Excerpted passage ->
Amount of Registration
Title of Each Class of Securities Offered
Offering Price 1
Fee
Senior Floating Rate Conversion Notes due 2026
$4,000,000
$464.40

(1) The maximum aggregate offering price relates to an additional $4,000,000 of securities offered and sold pursuant to this Amendment No. 1 to
Pricing Supplement No. 631 to Registration Statement No. 333-156423.

January 2011
Amendment No. 1 dated January 21, 2011 to
Pricing Supplement No. 631
Registration Statement No. 333-156423
Dated January 7, 2011

Filed pursuant to Rule 424(b)(2)
INTEREST RATE STRUCTURED PRODUCTS

Senior Floating Rate Conversion Notes due 2026
Leveraged CMS Curve and S&P 500® Index Linked Accrual Notes with Issuer Fixed Rate Conversion Right

As further described below, interest will accrue on the notes (i) in Years 1 to 2: at a rate of 10.00% per annum and (ii) in Years 3 to maturity: subject to our coupon conversion
right, for each day that the closing value of the S&P 500® Index is at or above 975, at a variable rate per annum equal to 5 times the difference, if any, between the 30-Year
Constant Maturity Swap Rate ("30CMS") and the 2-Year Constant Maturity Swap Rate ("2CMS") as determined on the CMS reference determination date at the start of the
related quarterly interest payment period; subject to the maximum interest rate of 15.00% per annum for each interest payment period and the minimum interest rate of 0.00%
per annum. The notes provide an above-market interest rate in Years 1 to 2; however, for each interest payment period in Years 3 to maturity, subject to our coupon
conversion right, the notes will not pay any interest with respect to the interest payment period if the CMS reference index level is equal to or less than 0.00% on the related
quarterly CMS reference determination date. In addition, if on any calendar day the index closing value is less than the index reference level, interest will accrue at a rate of
0.00% per annum for that day.

Given problem A -> In the excerpt about the Senior Floating Rate Conversion Notes due 2026, what is the maximum interest rate for each interest payment period?
Given problem B -> In the excerpt about the Senior Floating Rate Conversion Notes due 2026, condense the paragraph beginning "As further described below" into a bulleted list that keeps its main facts.

Given entries ->
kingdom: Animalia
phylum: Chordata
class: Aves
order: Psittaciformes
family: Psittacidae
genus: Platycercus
==
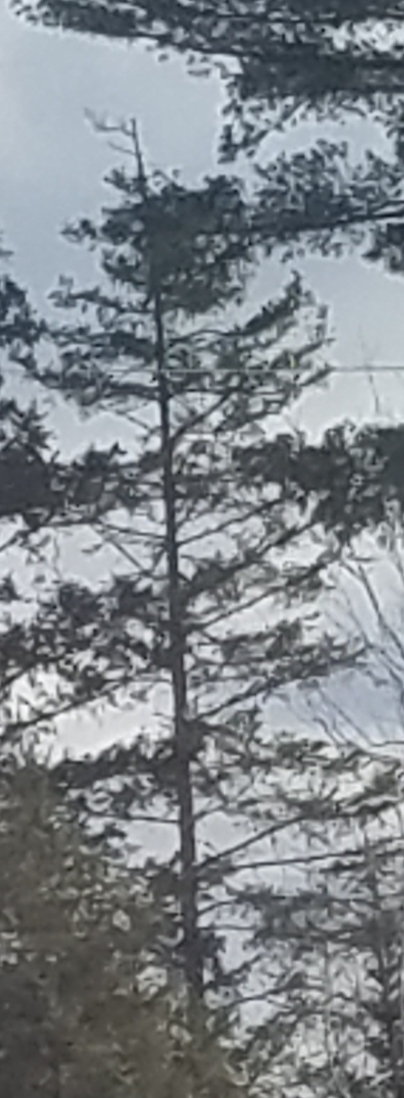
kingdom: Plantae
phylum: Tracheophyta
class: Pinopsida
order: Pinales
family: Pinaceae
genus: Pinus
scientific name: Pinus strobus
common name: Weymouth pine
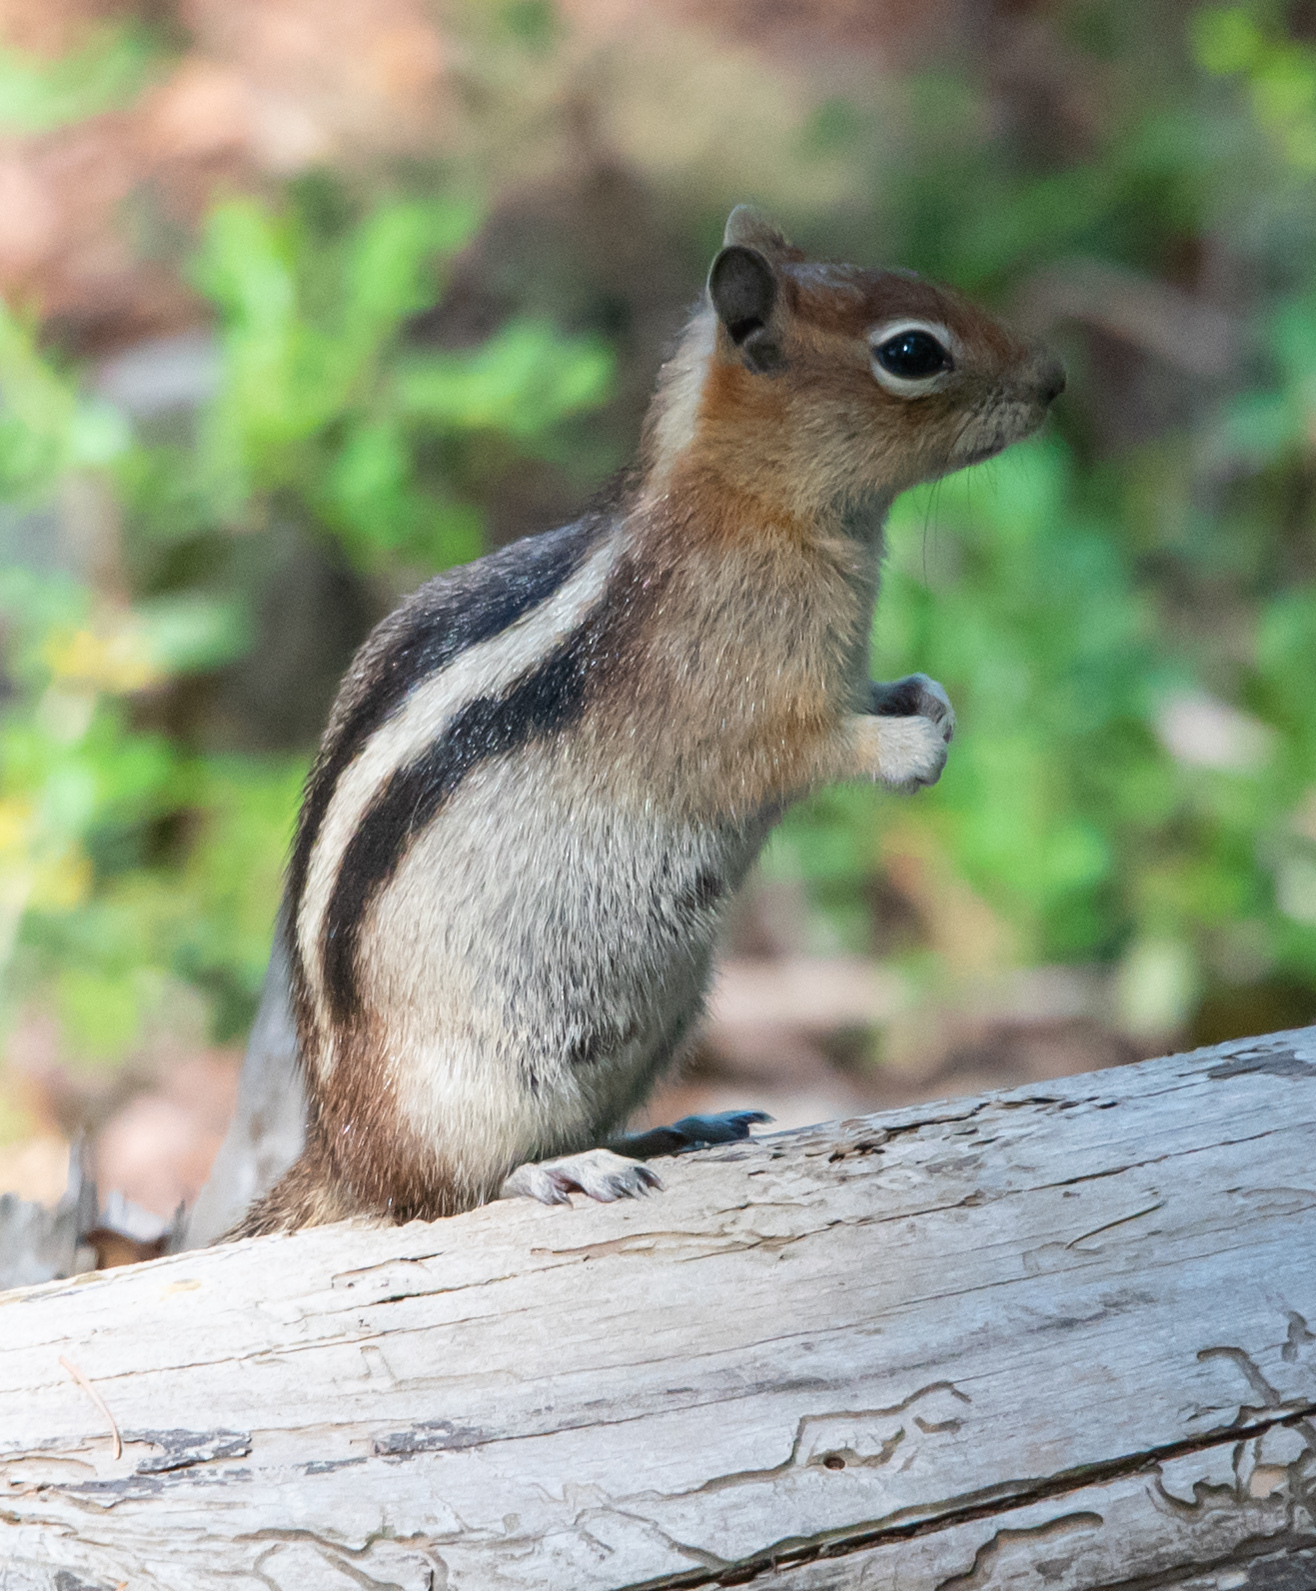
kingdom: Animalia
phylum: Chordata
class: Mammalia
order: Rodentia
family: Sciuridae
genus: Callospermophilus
==
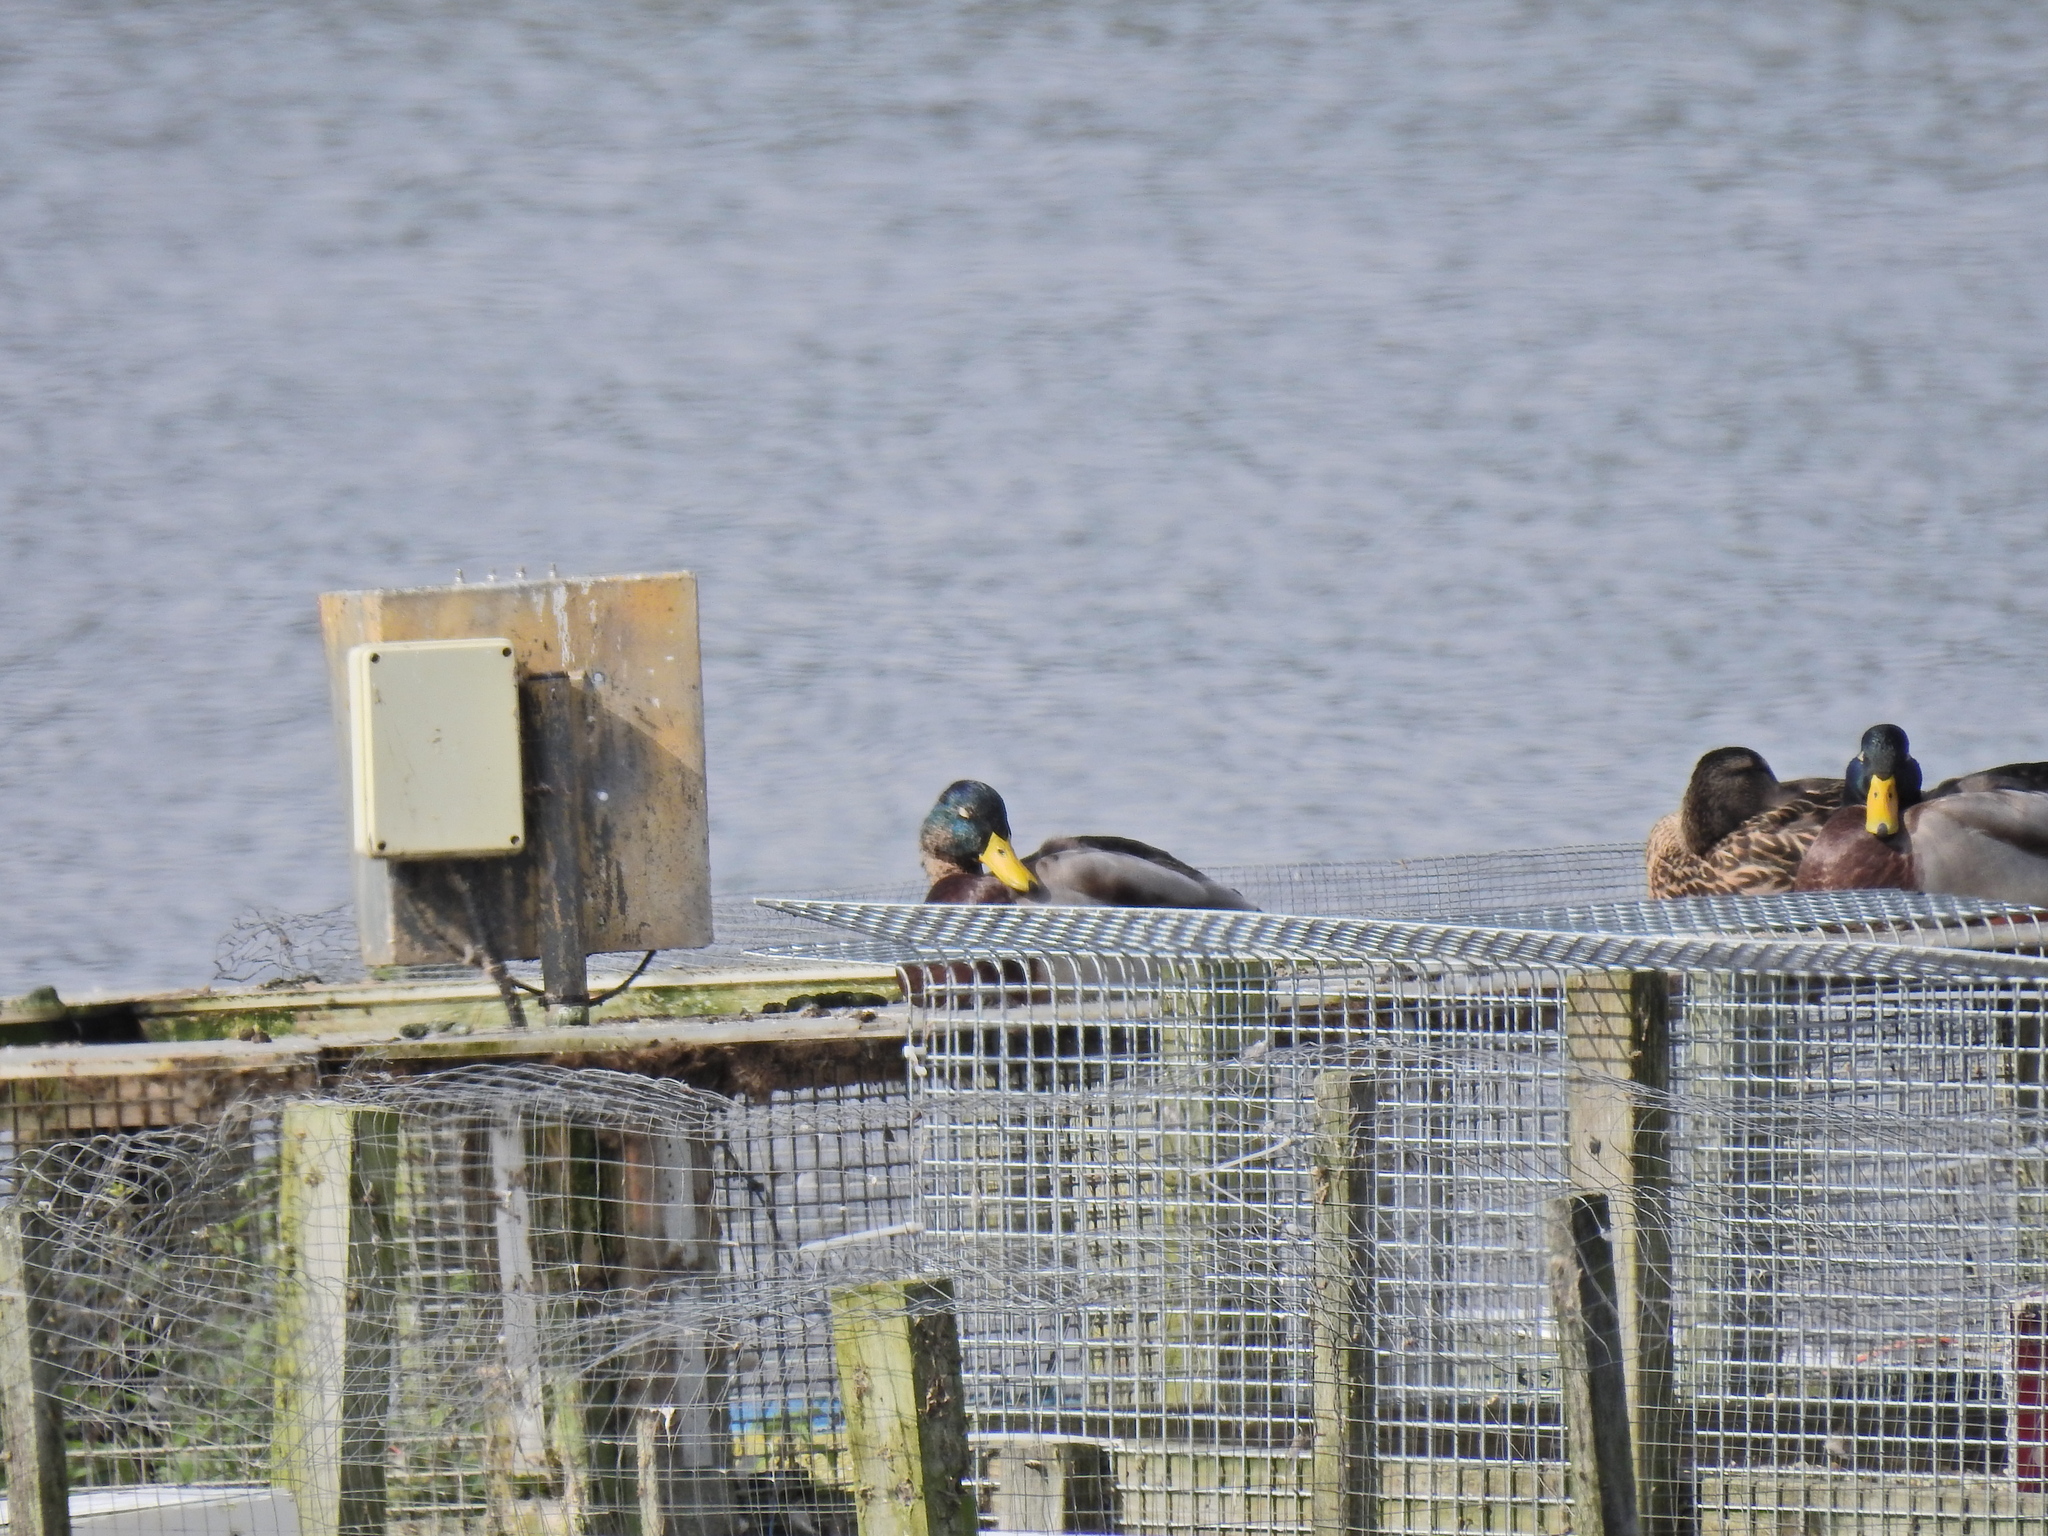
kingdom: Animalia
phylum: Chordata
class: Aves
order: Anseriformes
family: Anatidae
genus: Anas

Finished answer A -> 15.00% per annum

Finished answer B ->
- Years 1 to 2: interest accrues at 10.00% per annum, an above-market rate.
- Years 3 to maturity: subject to the coupon conversion right, interest accrues for each day the S&P 500® Index closes at or above 975. The rate is 5 times the difference, if any, between the 30-Year Constant Maturity Swap Rate (30CMS) and the 2-Year Constant Maturity Swap Rate (2CMS). That difference is set on the CMS reference determination date at the start of each quarterly interest payment period.
- The rate is capped at 15.00% per annum for each interest payment period and cannot fall below 0.00% per annum.
- In Years 3 to maturity, no interest is paid for a period if the CMS reference index level is at or below 0.00% on the related quarterly CMS reference determination date.
- On any calendar day when the index closing value is below the index reference level, interest accrues at 0.00% per annum for that day.